Bathroom Tiles Taught Me Everything I Know About Small Space Living
I remember a specific project where the client wanted to keep a queen sized bed but had no space for a separate guest area. We built a wardrobe that was 240 centimetres wide. The right side held hanging clothes. The left side was fitted with a pull-out sofa that extended to a full length bed. When the sofa was folded away, the entire wardrobe face looked seamless, with matching doors and handles. The velvet upholstery was a deep charcoal grey, which did not show dirt and felt soft against the skin. The client told me later that she had hosted two guests for a week, and neither realised the bed came out of the wardrobe until she showed them. That is the kind of detail you remem
So here is the real truth.

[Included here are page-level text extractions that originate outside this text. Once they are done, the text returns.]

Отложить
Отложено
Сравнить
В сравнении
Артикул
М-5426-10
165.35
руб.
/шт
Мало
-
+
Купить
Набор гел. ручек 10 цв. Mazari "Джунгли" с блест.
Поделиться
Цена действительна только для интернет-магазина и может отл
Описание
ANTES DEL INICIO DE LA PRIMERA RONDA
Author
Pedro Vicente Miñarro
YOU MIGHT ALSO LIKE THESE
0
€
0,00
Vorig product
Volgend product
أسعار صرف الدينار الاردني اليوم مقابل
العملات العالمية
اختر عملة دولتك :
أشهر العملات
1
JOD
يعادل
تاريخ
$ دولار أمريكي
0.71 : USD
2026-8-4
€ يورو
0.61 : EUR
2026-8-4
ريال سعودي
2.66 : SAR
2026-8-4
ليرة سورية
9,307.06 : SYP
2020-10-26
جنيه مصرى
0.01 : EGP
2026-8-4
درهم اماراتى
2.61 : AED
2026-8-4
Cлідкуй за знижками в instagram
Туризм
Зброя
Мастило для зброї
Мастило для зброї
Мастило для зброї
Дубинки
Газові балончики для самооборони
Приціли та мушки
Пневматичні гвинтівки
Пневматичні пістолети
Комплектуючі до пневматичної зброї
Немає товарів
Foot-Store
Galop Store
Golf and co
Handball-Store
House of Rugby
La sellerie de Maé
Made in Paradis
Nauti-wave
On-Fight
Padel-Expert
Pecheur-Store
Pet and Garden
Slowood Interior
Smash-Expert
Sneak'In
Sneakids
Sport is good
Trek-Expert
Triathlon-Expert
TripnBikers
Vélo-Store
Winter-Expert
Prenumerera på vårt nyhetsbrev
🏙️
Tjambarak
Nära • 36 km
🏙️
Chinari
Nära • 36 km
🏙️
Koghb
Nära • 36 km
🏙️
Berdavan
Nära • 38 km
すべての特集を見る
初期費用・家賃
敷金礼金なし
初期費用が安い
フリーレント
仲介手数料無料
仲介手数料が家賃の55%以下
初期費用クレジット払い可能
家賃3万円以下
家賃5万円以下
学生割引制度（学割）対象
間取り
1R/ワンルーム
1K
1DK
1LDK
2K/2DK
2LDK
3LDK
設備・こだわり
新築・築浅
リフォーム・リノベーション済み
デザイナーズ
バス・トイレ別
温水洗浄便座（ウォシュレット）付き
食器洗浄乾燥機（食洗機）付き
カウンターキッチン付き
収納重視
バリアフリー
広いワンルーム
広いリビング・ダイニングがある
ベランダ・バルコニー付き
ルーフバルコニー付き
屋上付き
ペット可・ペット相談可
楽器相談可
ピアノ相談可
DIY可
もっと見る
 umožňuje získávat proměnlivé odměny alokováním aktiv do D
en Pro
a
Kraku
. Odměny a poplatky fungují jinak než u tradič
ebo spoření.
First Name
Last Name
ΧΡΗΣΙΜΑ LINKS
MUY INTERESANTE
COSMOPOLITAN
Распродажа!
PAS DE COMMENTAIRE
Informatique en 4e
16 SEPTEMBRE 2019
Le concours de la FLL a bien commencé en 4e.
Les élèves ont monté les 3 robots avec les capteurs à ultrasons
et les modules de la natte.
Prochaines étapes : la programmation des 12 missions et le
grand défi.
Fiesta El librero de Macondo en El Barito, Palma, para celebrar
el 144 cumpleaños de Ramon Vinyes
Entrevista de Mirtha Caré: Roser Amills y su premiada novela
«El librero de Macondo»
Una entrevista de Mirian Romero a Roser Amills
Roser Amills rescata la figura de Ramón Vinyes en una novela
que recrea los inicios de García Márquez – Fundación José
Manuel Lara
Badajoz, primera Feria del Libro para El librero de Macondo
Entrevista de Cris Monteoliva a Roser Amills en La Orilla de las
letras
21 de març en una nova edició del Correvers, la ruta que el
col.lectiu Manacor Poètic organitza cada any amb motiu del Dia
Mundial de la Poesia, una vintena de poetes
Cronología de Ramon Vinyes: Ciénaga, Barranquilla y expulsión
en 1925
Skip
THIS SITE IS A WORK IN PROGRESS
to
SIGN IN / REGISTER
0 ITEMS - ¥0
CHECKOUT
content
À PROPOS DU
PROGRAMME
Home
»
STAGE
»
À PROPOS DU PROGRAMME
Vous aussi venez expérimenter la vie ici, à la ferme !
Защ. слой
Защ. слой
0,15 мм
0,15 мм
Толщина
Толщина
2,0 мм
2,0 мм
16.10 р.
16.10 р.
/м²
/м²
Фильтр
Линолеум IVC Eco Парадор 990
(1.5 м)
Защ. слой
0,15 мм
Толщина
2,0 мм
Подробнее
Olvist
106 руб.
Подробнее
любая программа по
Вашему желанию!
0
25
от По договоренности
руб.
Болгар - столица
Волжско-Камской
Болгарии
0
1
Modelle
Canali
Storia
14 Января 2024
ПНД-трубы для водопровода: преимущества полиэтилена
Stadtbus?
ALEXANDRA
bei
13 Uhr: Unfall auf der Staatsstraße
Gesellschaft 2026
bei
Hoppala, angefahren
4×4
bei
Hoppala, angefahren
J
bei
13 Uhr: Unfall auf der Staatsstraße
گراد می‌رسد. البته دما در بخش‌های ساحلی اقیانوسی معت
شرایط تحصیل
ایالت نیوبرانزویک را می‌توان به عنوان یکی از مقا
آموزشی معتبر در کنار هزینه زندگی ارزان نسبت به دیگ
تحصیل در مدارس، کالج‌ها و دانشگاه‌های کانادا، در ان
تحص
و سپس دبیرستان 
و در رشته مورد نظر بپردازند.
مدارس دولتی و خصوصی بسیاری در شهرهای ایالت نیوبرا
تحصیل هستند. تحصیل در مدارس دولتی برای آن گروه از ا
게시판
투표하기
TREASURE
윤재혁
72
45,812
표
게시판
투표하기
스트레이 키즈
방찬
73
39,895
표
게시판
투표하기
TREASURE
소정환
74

Your bedroom wardrobe is not a closet. It is a piece of infrastructure. It can hold your clothes, yes. But it can also hide a sofa bed, store your duvets, and fold away a foam mattress. It can turn a tiny flat from a place where guests sleep on an inflatable mattress that leaks air by 3 AM into a home where everyone sleeps soundly. The next time you look at that bulky piece of furniture, ask yourself what it is really doing for you. If the answer is only holding shirts and trousers, you are wasting square metres you will never get b
Another thing to consider is the depth of your bedroom wardrobe. Standard wardrobes are about 60 centimetres deep, but many people buy deeper units to fit bulky coats or suit jackets. If you go deeper than 70 centimetres, you create dead space at the back. That dead space is actually ideal for a folded foam mattress or a set of collapsible bedding. I have started installing a false back panel in deeper wardrobes, creating a hidden cavity about 15 centimetres deep. In that cavity, I store rolled up yoga mats, spare blankets, and even a small folding stool. It sounds absurd, but once you start thinking of your wardrobe as a multifunctional box rather than a clothes closet, everything chan
I learned that the key to getting that provence style interiors look without living in a chateau is to buy less but buy better. I stopped chasing the perfect shabby chic finish and started looking for honest construction. A solid wood frame, a thick mattress, a mechanism that clicks into place without fighting. The velvet upholstery was a risk, but it brought the warmth that neutral walls cannot give. The iron bed with storage solved the overflow without adding another piece of furniture. Every item now earns its square meter. My bathroom is still tiny and my kitchen has no dishwasher, but the sleeping spaces feel expansive because they are designed around real human bodies, not magazine layouts. The lavender sachets are from a grocery store. The linen cushions shed lint. The click-clack sofa needs a yoga mat to level out the dip in the middle. That is not a flaw. That is the difference between a styled photo and a room you can actually collapse into after a long
The trickiest part of choosing a trendy wall color is your lighting. A color that looks perfect in the paint store under those bright fluorescent tubes can turn into something completely different in your north facing apartment. I learned this the hard way with a blue gray that turned into a bogey green on my wall. I had to repaint the entire room. Now I always test with large samples. I paint them on poster board and move them around the room during different times of day. Morning light, afternoon light, the weird yellow glow of a table lamp at night. The color has to work in all of them. Especially if your sofa bed is right under a window. The color will interact with the sunlight and the shadows in ways you cannot predict from a tiny c
But real life hits you. My boyfriend moved in six months later, and our combined possessions overflowed the chest. The pull-out sofa had to be deployed every night, which meant wrestling with pillows and a duvet that had no home during the day. I needed a real bed with storage that could hide everything. I found an iron bed frame with an antique white finish, the kind with a slender headboard shaped like a curvaceous window. Underneath, I slid two deep canvas bins on casters. They hold his heavy sweaters and my off-season boots. The mattress is a standard 20 cm pocket coil with a 3 cm memory foam topper, not a sofa bed mattress at all. That was the turning point. I realized that provence style interiors are not about a specific piece of furniture, they are about the quiet rhythm of rooms that work for real bodies. The iron bed takes up the same footprint as the daybed, but it feels more permanent, more like a farmhouse bedroom and less like a student apartm
Storage is the silent partner in any rustic scheme. You cannot have a serene, natural space if your clutter is on display. I struggled with this until I found a bed with storage drawers built into the base. That bed with storage now holds all my off-season clothes and spare bedding. It sits low to the ground, with a simple headboard made of reclaimed barn wood, and it looks like it has always been there. The drawers are deep and wide, solving the problem of where to put a bulky duvet without needing a separate closet. Every item you bring into a rustic room must earn its keep, especially if you are tight on square meters.